→ WHAT IS REQUIRED: Quote every line of the entries below that contains the string "plane".

→ DATA LINES:

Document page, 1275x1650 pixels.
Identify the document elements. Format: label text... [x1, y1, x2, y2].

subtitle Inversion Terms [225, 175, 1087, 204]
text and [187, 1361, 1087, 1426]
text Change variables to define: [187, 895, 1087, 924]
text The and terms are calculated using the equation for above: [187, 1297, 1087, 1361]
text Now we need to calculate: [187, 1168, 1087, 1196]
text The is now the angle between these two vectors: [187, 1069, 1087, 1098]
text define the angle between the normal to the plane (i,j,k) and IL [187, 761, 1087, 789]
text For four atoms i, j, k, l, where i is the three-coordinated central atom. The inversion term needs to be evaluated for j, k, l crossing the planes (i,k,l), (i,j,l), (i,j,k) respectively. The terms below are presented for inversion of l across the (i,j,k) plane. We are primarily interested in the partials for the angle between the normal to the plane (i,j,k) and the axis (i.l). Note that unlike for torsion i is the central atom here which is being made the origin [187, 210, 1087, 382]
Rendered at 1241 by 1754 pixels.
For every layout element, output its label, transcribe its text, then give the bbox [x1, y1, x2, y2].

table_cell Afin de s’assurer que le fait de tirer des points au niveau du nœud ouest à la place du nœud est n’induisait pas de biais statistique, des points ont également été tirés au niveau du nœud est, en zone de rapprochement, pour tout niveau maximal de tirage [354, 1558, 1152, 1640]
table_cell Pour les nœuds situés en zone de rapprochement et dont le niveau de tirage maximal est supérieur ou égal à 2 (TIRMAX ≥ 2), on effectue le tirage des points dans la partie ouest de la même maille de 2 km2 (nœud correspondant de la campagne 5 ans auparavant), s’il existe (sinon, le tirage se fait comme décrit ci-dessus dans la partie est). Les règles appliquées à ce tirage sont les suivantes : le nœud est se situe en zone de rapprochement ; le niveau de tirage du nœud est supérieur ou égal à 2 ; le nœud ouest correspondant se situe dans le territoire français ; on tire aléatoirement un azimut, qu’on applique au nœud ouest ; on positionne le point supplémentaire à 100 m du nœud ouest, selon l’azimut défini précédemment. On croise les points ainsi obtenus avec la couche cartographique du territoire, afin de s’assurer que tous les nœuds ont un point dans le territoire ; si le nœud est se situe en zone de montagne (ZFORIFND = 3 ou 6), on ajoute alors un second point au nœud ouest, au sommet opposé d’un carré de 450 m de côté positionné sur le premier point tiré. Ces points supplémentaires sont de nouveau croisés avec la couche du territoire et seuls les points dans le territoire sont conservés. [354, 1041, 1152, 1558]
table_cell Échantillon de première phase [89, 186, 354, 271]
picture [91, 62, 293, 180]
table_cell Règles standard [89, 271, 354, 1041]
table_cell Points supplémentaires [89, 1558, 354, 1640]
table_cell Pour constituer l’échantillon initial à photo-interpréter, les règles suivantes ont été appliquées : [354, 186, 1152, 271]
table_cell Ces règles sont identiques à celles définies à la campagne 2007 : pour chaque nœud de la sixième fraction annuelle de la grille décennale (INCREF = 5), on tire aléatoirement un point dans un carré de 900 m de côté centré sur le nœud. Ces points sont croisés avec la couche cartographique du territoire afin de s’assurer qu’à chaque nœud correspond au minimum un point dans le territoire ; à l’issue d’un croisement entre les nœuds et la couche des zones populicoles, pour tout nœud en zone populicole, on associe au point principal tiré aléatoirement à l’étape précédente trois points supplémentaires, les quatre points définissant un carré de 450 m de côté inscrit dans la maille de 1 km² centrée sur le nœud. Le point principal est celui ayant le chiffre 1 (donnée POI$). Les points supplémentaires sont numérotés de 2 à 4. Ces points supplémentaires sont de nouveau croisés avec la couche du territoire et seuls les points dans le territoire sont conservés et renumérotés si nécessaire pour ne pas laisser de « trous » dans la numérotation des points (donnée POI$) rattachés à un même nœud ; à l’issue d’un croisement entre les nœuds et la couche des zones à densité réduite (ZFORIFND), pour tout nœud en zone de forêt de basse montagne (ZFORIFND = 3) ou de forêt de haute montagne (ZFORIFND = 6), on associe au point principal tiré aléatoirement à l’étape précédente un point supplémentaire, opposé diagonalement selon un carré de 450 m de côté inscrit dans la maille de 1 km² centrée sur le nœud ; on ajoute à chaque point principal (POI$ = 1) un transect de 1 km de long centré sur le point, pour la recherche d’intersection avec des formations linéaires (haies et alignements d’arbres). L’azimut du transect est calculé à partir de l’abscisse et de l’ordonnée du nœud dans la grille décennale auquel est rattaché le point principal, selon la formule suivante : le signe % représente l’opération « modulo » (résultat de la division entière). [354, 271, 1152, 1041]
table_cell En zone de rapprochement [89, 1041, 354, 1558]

→ RESPONSE FOR THIS EXERCISE:
text define the angle between the normal to the plane (i,j,k) and IL [187, 761, 1087, 789]
text For four atoms i, j, k, l, where i is the three-coordinated central atom. The inversion term needs to be evaluated for j, k, l crossing the planes (i,k,l), (i,j,l), (i,j,k) respectively. The terms below are presented for inversion of l across the (i,j,k) plane. We are primarily interested in the partials for the angle between the normal to the plane (i,j,k) and the axis (i.l). Note that unlike for torsion i is the central atom here which is being made the origin [187, 210, 1087, 382]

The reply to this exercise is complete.